就在蕭青冥在朝議上公開更改年號為景耀,嚴厲整治淮州世家后,不少淮州世家的殘余勢力投奔蜀州,短短數月之間,幾乎所有反對蕭青冥的力量,都匯聚在蜀州。
景耀三年十一月,蜀州王在蜀州報上公然宣稱,當今皇帝乃偽帝。
蕭青冥在朝堂上所言登基前遭奸人陷害以及前太后陳氏加害,全是愚弄百姓的謊言,真正的皇帝早已被起害死云云。
“奸人冒名混淆視聽,以彌天大謊欺騙天下人,逼迫宗室打壓皇親勛貴在前,欺凌太后弱質女流折磨致死在后”
“在朝堂倒施逆行,擅改祖制,親小人,遠賢臣,使民怨沸騰,亂象四起,惹得天怒人怨,眾叛親離”
“吾乃蜀州王,皇帝嫡脈后人,今昭告天下,號召天下有識之士共討伐之,誅滅不義暴君,重鑄綱常,還天下以朗朗乾坤”
蜀王發表在報紙上的討伐檄文,在有心人的推波助瀾下四處傳播,尤其在京州,傳得沸沸揚揚。
同時,蜀王公然起兵造反,號稱五十萬大軍浩浩蕩蕩出兵蜀州,殺入雍州,十幾日之內連克三座城池,大軍直逼雍州通往京州的關隘長恒關。
一時之間,天下震動。
繼三年前燕然大軍圍城后,京州再次被戰爭陰云籠罩,雍州和京州百姓人心惶惶,尤其是長恒關內,城里的百姓被迫開始往東邊逃難。
隨著四散逃亡的人們口耳相傳,越來越多的流言朝四面八方快速擴散,京城里,各種謠言滿天飛,誰也不想再經歷一次三年前的恐慌和絕望。
“這個蜀王口口聲聲稱現在的圣上是偽帝,豈不是說三年前那個丟了幽州,被燕然軍打得差點棄京南逃的昏君才是真的嗎”

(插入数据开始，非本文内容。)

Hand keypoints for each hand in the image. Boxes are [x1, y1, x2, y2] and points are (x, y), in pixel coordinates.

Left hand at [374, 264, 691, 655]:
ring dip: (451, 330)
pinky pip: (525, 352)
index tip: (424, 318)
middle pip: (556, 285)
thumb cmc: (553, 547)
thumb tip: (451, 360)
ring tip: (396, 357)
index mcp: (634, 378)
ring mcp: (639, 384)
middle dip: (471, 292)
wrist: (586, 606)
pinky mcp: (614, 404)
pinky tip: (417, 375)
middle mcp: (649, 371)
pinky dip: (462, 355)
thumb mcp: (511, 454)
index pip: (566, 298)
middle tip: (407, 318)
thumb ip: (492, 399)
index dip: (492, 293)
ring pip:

京城茶館酒樓里,幾乎每個人都在議論蜀王造反這件大事。
“那檄文上還說今上倒施逆行,天怒人怨哪兒有嘛反正我家這幾年生活比以前松快多了,上繳的糧稅少了不說,買東西還便宜了。”
“可那蜀王有五十萬大軍呢,比當年燕然軍還多,萬一真打到京城來怎么辦”
“不是都說當今圣上乃紫薇大帝轉身當年就能打得燕然太子退兵,后來還能叫長寧河改道,區區五十萬叛軍算什么,自有天兵天將收拾他們”
“唉,可是我有個雍州投奔過來的親戚,說蜀州軍接連打下了好幾座城池,勢如破竹呢,要不了多久就要打到京城了”
就在流言四起,眾說紛紜之際,京城禁衛軍駐軍大營之中,一支全副武裝的大軍,整整齊齊排成數十個大方陣,皆手持兵刃,安靜有序地等候在營地廣場之上。
統一的制式黑色軍裝,銀亮的鎧甲,鋒利的長槍,數萬大軍無聲佇立,一股強烈的殺伐之氣籠罩在營地上空。
正前方看臺上的文官們都被這股肅穆沉靜的力量所震懾,沒有一個人敢發出聲音,只是默默把目光投注向站在臺階前方的青年帝王。
上空是一輪盛大的金日,蕭青冥靜立階前,面容冷峻,目光凝肅,身上玄色龍袍密密繡著龍飛鳳舞的金線,灼灼日光為他周身鍍上一層淡金色的光暈。
“諸位將士們。”他的視線緩緩掠過每一座軍陣,每一個接觸到他目光的軍士都瞬間繃緊全身肌肉,抬頭挺胸,臉色激動漲紅,如同得到某種無形的賞賜。
蕭青冥揚聲道“還記得過去數年,大家一路是如何走到今天的嗎”
“你們的家鄉大部分不在京州,而是來自五湖四海,你們中大多數,都飽嘗過貧困、饑餓、辛勞、歧視、壓迫,甚至妻離子散,家破人亡的痛苦經歷。”
“過去那些年,不光是你們,我們啟國的百姓,也同樣掙扎在饑貧和戰爭的苦難之中。”
“燕然南下燒殺搶掠,搶走我們啟國土地,渤海國侵占我們的鹽場,盤剝百姓,南交夷族屢屢犯邊,羌奴國趁火打劫。”
“朝堂之上,有奸臣,黨爭誤國,其他地方,有貪官污吏,官黑勾結,魚肉百姓,更有殺不盡的賊寇,數不清的天災。”